Actually, testing the ADC transfer characteristic is quite easy: For example connect a large electrolytic capacitor (say 100 uF) and a high resistance (say 1 Mohms) from the ADC input pin to ground and charge the capacitor up to above the Reference voltage. Use a simple program loop to read the ADC and send the value to the Terminal. Then "inspect" the data, or copy it to a file to transfer to a spreadsheet or graph-plotting program. The data values should decrease "smoothly" down to zero with no sudden "jumps" (up or down), although there might be some "noise"
I am not convinced of it being "the only possible way" -
Indeed. A common method, used particularly with audio signals, is "oversampling"; typically you would take four ADC10 readings in quick succession and sum the values to give a range of 0 to 4092 or "12-bit resolution". Of course if the hardware were "perfect" then the measurements would all be the same and you'd just get the equivalent of multiplying by 4 (which does NOT increase the resolution), but in practice there is often "noise", so instead of reading say 2 + 2 + 2 + 2 = 8,, you might get 2 + 1 + 3 + 2 = 8 (which happens to be the same). But IF the input voltage were "half-way" between the 2 and 3 levels, you might get 2 + 3 + 2 + 3 = 10 which is effectively an "11 bit" value (i.e. not one that would have been obtained by just multiplying by 4). In practice, the PICaxe ADCs do "suffer" some noise (particularly at supply voltages above about 3 volts) so oversampling really can work.

I've used the method very successfully for measuring the supply voltage of M2 chips to much higher resolution than the normal CALIBADC10 command. My version relies not only on the PICaxe's inherent internal noise, but also additional "randomness" or "noise" introduced by switching the signal via the PICaxe's DAC I won't go into detail here, but the graph attached below may show how the measured ADC values of a gradually falling voltage may appear with various degrees of oversampling and noise (or perhaps with a reduced ADC reference voltage). It comes from post #24 of this long thread which discussed "ADC resolution" and oversampling in some detail.

View attachment 18779

Cheers, Alan.
 

wapo54001

Senior Member
The graph appears to be linear in both axes? I think we have different circumstances and requirements.

I can see how you might achieve higher reading resolution over time, but in my application I need a precise instantaneous value because immediately after reading current through the LDR I then drive a mosfet gate up or down or leave it as-is (pin set to input), and I do this for four separate LDRs per loop of the processor.
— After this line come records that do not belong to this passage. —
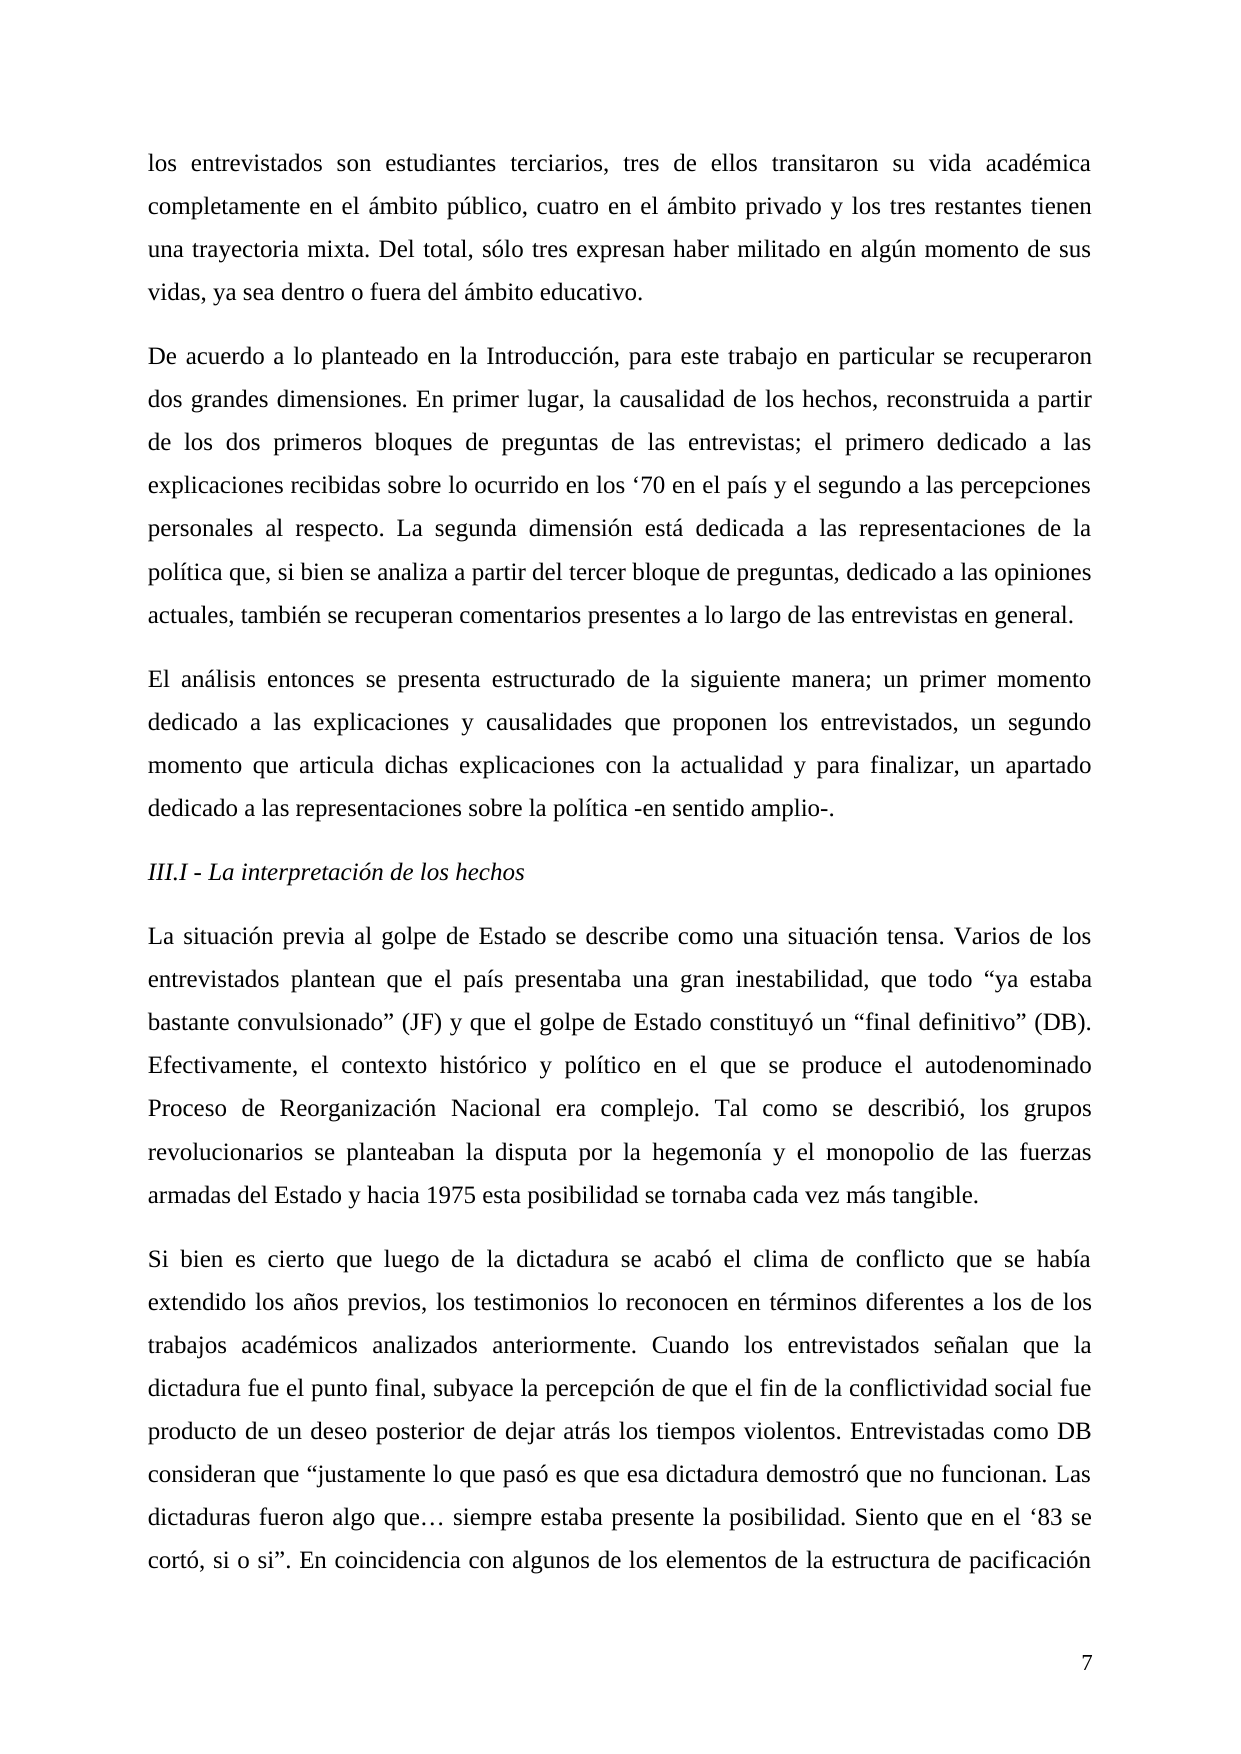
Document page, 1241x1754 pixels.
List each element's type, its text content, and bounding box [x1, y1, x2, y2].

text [148, 1244, 1093, 1574]
text El análisis entonces se presenta estructurado de la siguiente manera; un primer momento dedicado a las explicaciones y causalidades que proponen los entrevistados, un segundo momento que articula dichas explicaciones con la actualidad y para finalizar, un apartado dedicado a las representaciones sobre la política -en sentido amplio-. [148, 664, 1093, 822]
text III.I - La interpretación de los hechos [148, 857, 1093, 886]
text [148, 148, 1093, 306]
text La situación previa al golpe de Estado se describe como una situación tensa. Varios de los entrevistados plantean que el país presentaba una gran inestabilidad, que todo “ya estaba bastante convulsionado” (JF) y que el golpe de Estado constituyó un “final definitivo” (DB). Efectivamente, el contexto histórico y político en el que se produce el autodenominado Proceso de Reorganización Nacional era complejo. Tal como se describió, los grupos revolucionarios se planteaban la disputa por la hegemonía y el monopolio de las fuerzas armadas del Estado y hacia 1975 esta posibilidad se tornaba cada vez más tangible. [148, 921, 1093, 1208]
text De acuerdo a lo planteado en la Introducción, para este trabajo en particular se recuperaron dos grandes dimensiones. En primer lugar, la causalidad de los hechos, reconstruida a partir de los dos primeros bloques de preguntas de las entrevistas; el primero dedicado a las explicaciones recibidas sobre lo ocurrido en los ‘70 en el país y el segundo a las percepciones personales al respecto. La segunda dimensión está dedicada a las representaciones de la política que, si bien se analiza a partir del tercer bloque de preguntas, dedicado a las opiniones actuales, también se recuperan comentarios presentes a lo largo de las entrevistas en general. [148, 341, 1093, 628]
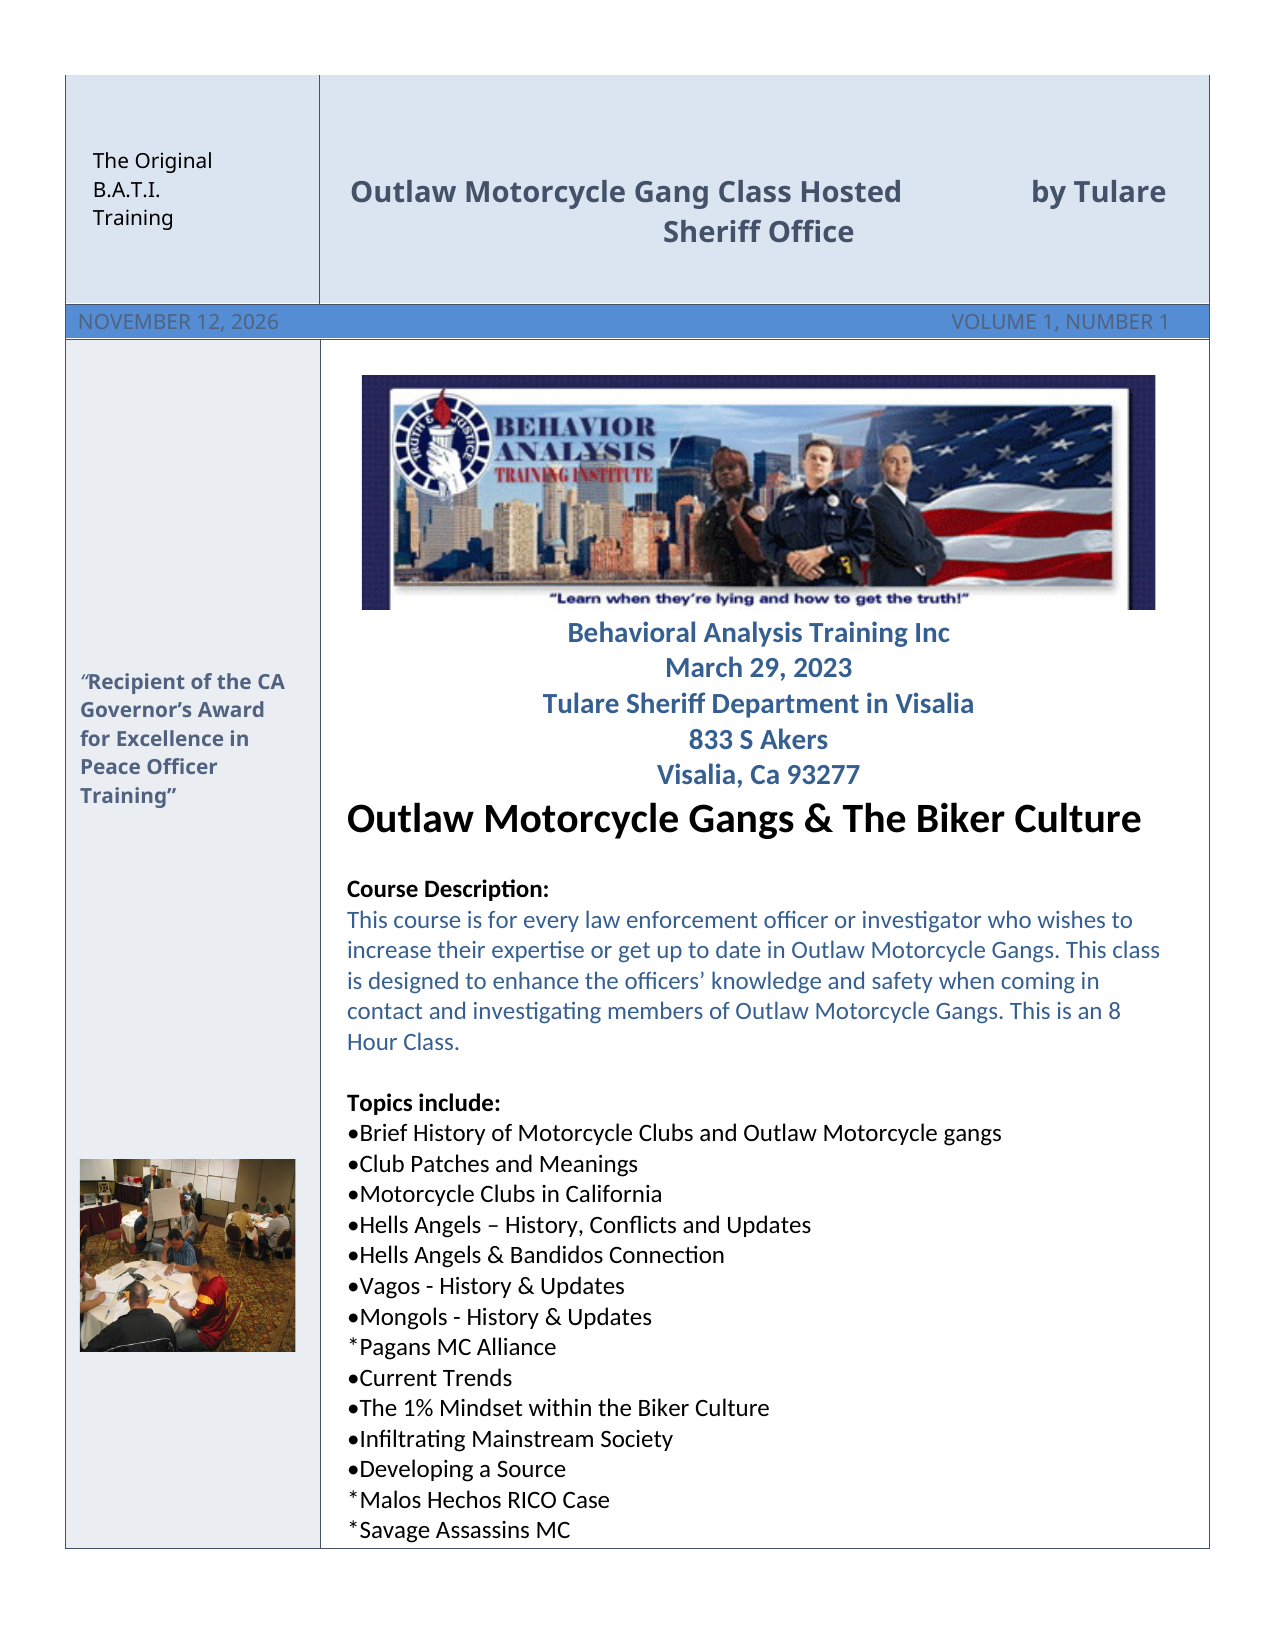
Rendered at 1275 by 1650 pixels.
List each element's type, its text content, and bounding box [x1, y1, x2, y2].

The individual reading must be accurate and the reading plus correction must be as fast as possible (don't make unnecessary corrections).

My logarithmic read-and-adust control range is 10,000:1 (10ma-to-10ua with 1ua resolution at the 10ua end) to be accomplished with a linear 1023 step adc10. Due to the non-linear LDR response as measured by a linear adc10, there are way more steps than needed at the low resistance end where I could control resistance to a fraction of an ohm, whereas at the high resistance end each step would be many kiloohms, maybe 25K~50K ohms per microamp at 10ua becoming worse below 10ua. At this end a step error of +/- one step of a linear 1023 range would have an unacceptable impact on stability and accuracy and the resolution would be awful.

The saving grace is that in a voltage divider (potentiometer) circuit the lower resistance side has greater control of the output than the higher resistance, and the greater the differential the greater the control. So, tighter control of the lower end of the resistance range gives much greater precision overall than the +/- 25K value would suggest.

I guess the bottom line is that there might be other ways to achieve better precision if time and accuracy-per-reading are not important, but I am not just reading the value, I am also responding to each reading with a commensurate correction in real time so accuracy per reading is necessary. At the beginning of my project I tried to build a stereo pot with a simple linear 1023 step control and it didn't work worth a darn due to the demands of the nonlinear LDR and the required audio taper of the pot.